Steve Denson had never ventured outside of the Chickasaw Nation in rural Oklahoma, even for his undergraduate degree. That was about to change as he headed to Pittsburgh to pursue a graduate degree at Carnegie Mellon's Heinz College. In addition to the opportunity to study public management and policy, he says, he couldn't wait to take advantage of the culture in an urban city.

His first week away from home, he attends the ballet.

On his way back to his off-campus apartment he shares with three roommates, a man jumps from the hedge and beats him with an empty whiskey bottle, stealing his $17. Denson, clutching his bleeding face, staggers home.

His roommates and neighbors try to comfort him. One, a classical musician, picks up a violin to play some soothing Vivaldi. Another, whose parents own an apple orchard, bakes an apple pie. Meanwhile, Denson wonders if he made the right choice in coming to Pittsburgh. When a university administrator finds out what happened, he implores Denson not to give up and invites the graduate student to his church, where the elders give Denson plenty of home-cooked meals and boost his spirits when he misses Chickasaw Nation. "You might say a Chickasaw was adopted by the African American community in Pittsburgh," recalls Denson. "They kept me going."

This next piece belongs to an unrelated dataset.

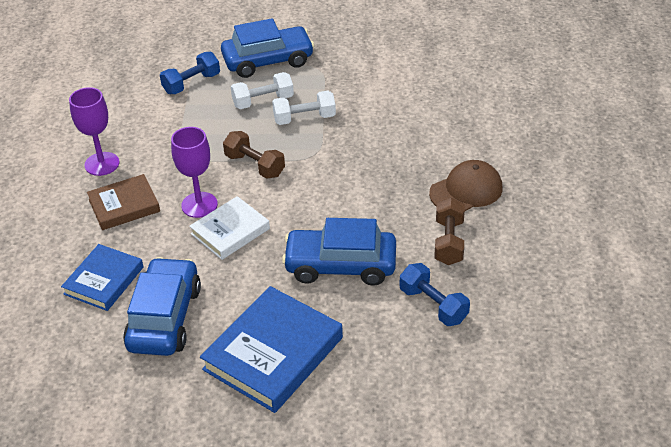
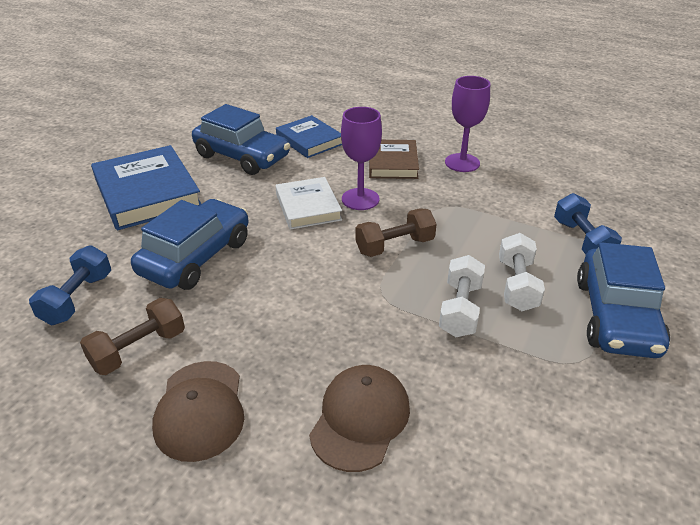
camera: 115 degrees right, 5 degrees down
(420, 130) = (360, 419): none -> brown cap
(433, 305) = (77, 298): blue dumbbell -> blue dumbbell turned 60 degrees counterclockwise
(449, 242) = (139, 349): brown dumbbell -> brown dumbbell turned 75 degrees counterclockwise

Not long after graduation, he becomes director of diversity for Southern Methodist University, where he spends a decade helping minority students attend college, enacting the outreach he experienced at Carnegie Mellon.

Denson's impact now spreads beyond higher education. He has been appointed to the U.S. Department of Labor's Native American Employment and Training Council. The 20-member council develops strategies to help Native Americans succeed in the nation's workforce.